Look at these URLs (all of which are correctly parsed by KURL today):
Assuming none of those protocols have a URIMode tag in their respective protocol files (file doesn't, and KDE doesn't even handle the other two), they would all be parsed as RawURI according to the method you suggest, which means KURL::queryItem() et al wouldn't work on them as expected, and, in the case of the file URL especially, KURL::path() would be unusable. RawURI doesn't parse anything besides putting whatever comes after the colon into m_strPath after expanding %xx constructs, which is clearly not what we want in these cases. It should be reserved for protocols which are explicitly known to be broken.
Created attachment 3154 [details]
Processing modes with working mailto mode.
I broke the mailto processing in the last patch, so here's a working version,
along with the requested apidoc update. Is this starting to look committable?
It has been committable for some time. The problem is, it's never got applied. I just want someone with better knowledge of KURL than me to verify because it's a pretty intrusive patch (unlike anything I had done in KURL before). So far no one has stepped up to do that.
Will have a look at it later this week.
We have a slight problem with the current code. I've just fixed it halfway but the patch is not correct, so I'm not attaching anything.
You may have noticed that Konqueror stopped caching correctly the webpages. I've spent a couple of hours tracing down the bug and I got it narrowed to KURL::url.
The reason for that is that the caching is handled in kio_http, but the URL is read from a data stream, which doesn't and cannot carry the d->uriMode variable (the wire format is crystallised and cannot change before KDE4, no room for updates).
That means that when HTTPProtocol::checkCacheEntry calls KURL::url to determine the cache, the value of d->uriMode can be undetermined and, therefore, the path name and query can be mishandled.
The same could also be true for other cases.
My recommendation is that operator>>(QDataStream&, KURL&) make sure that d->uriMode is properly set.
I am currently testing a patch, will commit after Beta2
CVS commit by waba:
Make parsing of URLs protocol-dependant (BR62425)
Based on a patch by Petter E. Stokke
M +26 -4 kdecore/kprotocolinfo_kdecore.cpp 1.8
M +4 -3 kdecore/kprotocolinfofactory.cpp 1.2
M +2 -2 kdecore/kprotocolinfofactory.h 1.4
M +169 -9 kdecore/kurl.cpp 1.261
M +54 -3 kdecore/kurl.h 1.130
M +11 -0 kdecore/tests/kurltest.cpp 1.82
M +1 -0 kio/data.protocol 1.6
M +17 -0 kio/kio/kprotocolinfo.h 1.28
Please test if the query part isn't lost in KURL::url().
I.e., go to Google, get a search. Then hit Next. If it shows the same page again instead of the next results, it's this bug.

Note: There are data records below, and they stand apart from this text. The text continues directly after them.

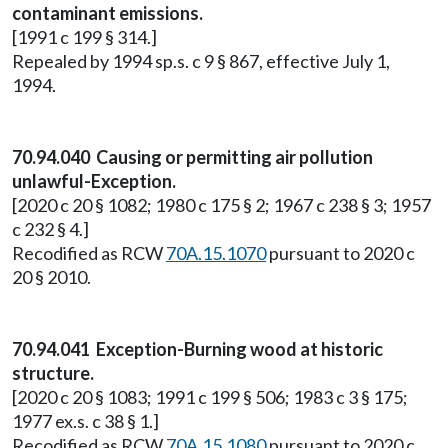
contaminant emissions.
[1991 c 199 § 314.]
Repealed by 1994 sp.s. c 9 § 867, effective July 1,
1994.
70.94.040 Causing or permitting air pollution
unlawful-Exception.
[2020 c 20 § 1082; 1980 c 175 § 2; 1967 c 238 § 3; 1957
c 232 § 4.]
Recodified as RCW
70A.15.1070
pursuant to 2020 c
20 § 2010.
70.94.041 Exception-Burning wood at historic
structure.
[2020 c 20 § 1083; 1991 c 199 § 506; 1983 c 3 § 175;
1977 ex.s. c 38 § 1.]
Recodified as RCW
70A.15.1080
pursuant to 2020 c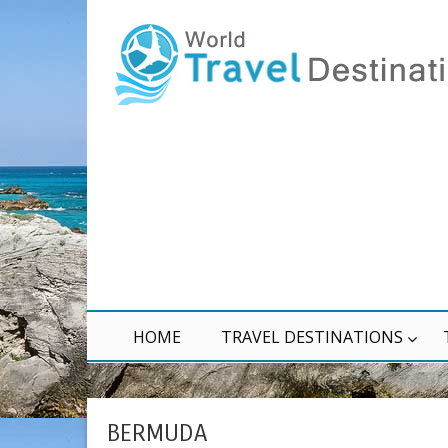
HOME
TRAVEL DESTINATIONS
BERMUDA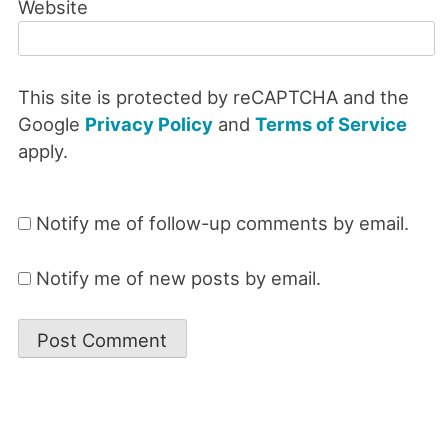
Website
This site is protected by reCAPTCHA and the
Google
Privacy Policy
and
Terms of Service
apply.
Notify me of follow-up comments by email.
Notify me of new posts by email.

Created attachment 3664 [details]
KProtocolInfo::uriParseMode default value fix
KProtocolInfo::uriParseMode needs to return Auto if the URI mode is missing,
otherwise the fallback list is never used, causing mailto URLs to be parsed as
regular URLs in the absence of a mailto.protocol file (there isn't one in KDE).
should we reopen this report cause QUrl and with it KDE4's KUrl are not any longer able to deal with RAW-mode url's/uri's?
probably somewhat related report is bug #159017
Hmm... looks like we lost the KURL fixes when we moved to QUrl.
QUrl is to-the-letter strict. If your URI is not a URL, placing it in a QUrl will lose some of the data.